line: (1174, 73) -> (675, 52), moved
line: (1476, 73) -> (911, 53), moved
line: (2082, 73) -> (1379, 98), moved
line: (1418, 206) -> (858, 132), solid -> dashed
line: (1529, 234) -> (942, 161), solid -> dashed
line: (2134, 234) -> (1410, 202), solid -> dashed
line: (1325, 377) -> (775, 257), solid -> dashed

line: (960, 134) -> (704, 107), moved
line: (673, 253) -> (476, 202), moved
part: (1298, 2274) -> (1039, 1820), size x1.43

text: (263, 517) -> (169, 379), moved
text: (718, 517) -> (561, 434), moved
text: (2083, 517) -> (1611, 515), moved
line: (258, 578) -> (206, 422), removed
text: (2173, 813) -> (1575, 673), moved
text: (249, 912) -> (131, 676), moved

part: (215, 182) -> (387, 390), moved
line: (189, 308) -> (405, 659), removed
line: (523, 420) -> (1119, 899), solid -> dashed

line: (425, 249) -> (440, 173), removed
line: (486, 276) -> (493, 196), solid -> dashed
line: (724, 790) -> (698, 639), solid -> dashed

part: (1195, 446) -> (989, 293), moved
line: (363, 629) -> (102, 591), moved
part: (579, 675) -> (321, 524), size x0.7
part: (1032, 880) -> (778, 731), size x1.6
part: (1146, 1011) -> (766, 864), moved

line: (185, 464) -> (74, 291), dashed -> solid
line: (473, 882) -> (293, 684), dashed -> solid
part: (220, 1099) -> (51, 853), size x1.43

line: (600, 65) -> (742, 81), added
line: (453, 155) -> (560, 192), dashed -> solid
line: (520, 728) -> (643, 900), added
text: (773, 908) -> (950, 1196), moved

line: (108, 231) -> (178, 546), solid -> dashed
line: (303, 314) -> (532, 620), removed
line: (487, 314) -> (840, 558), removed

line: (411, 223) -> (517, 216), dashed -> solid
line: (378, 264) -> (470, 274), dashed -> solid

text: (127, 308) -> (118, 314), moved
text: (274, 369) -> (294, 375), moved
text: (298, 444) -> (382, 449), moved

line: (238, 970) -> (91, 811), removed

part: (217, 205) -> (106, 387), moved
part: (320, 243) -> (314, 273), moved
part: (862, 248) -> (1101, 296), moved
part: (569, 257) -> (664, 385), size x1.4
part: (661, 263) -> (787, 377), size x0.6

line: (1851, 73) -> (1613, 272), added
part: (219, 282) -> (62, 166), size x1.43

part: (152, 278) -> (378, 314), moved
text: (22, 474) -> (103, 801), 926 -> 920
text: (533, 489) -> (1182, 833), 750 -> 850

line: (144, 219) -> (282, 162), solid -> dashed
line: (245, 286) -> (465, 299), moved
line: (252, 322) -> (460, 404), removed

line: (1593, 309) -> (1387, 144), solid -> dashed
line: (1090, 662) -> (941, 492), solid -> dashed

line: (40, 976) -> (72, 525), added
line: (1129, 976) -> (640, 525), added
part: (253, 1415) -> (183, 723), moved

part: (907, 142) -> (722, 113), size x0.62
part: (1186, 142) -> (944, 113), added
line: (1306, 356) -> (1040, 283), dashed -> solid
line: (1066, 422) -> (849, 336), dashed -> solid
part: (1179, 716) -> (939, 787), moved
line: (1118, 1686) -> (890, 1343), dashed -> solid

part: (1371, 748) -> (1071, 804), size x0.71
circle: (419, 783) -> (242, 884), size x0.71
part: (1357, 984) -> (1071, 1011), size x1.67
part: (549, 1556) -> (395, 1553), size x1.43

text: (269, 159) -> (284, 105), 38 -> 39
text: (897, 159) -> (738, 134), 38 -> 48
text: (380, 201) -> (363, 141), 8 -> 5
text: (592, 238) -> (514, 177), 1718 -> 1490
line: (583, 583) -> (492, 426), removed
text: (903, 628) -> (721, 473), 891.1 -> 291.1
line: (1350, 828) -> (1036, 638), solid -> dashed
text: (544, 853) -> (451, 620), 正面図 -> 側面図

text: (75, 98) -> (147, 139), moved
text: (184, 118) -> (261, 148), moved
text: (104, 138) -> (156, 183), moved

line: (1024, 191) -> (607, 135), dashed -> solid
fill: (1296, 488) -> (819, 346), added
***
* What you need to do
Write out the records exactly, starting at the first line and stopping after the line that contains "line: (523, 420)".

* Reply to the task
line: (1174, 73) -> (675, 52), moved
line: (1476, 73) -> (911, 53), moved
line: (2082, 73) -> (1379, 98), moved
line: (1418, 206) -> (858, 132), solid -> dashed
line: (1529, 234) -> (942, 161), solid -> dashed
line: (2134, 234) -> (1410, 202), solid -> dashed
line: (1325, 377) -> (775, 257), solid -> dashed

line: (960, 134) -> (704, 107), moved
line: (673, 253) -> (476, 202), moved
part: (1298, 2274) -> (1039, 1820), size x1.43

text: (263, 517) -> (169, 379), moved
text: (718, 517) -> (561, 434), moved
text: (2083, 517) -> (1611, 515), moved
line: (258, 578) -> (206, 422), removed
text: (2173, 813) -> (1575, 673), moved
text: (249, 912) -> (131, 676), moved

part: (215, 182) -> (387, 390), moved
line: (189, 308) -> (405, 659), removed
line: (523, 420) -> (1119, 899), solid -> dashed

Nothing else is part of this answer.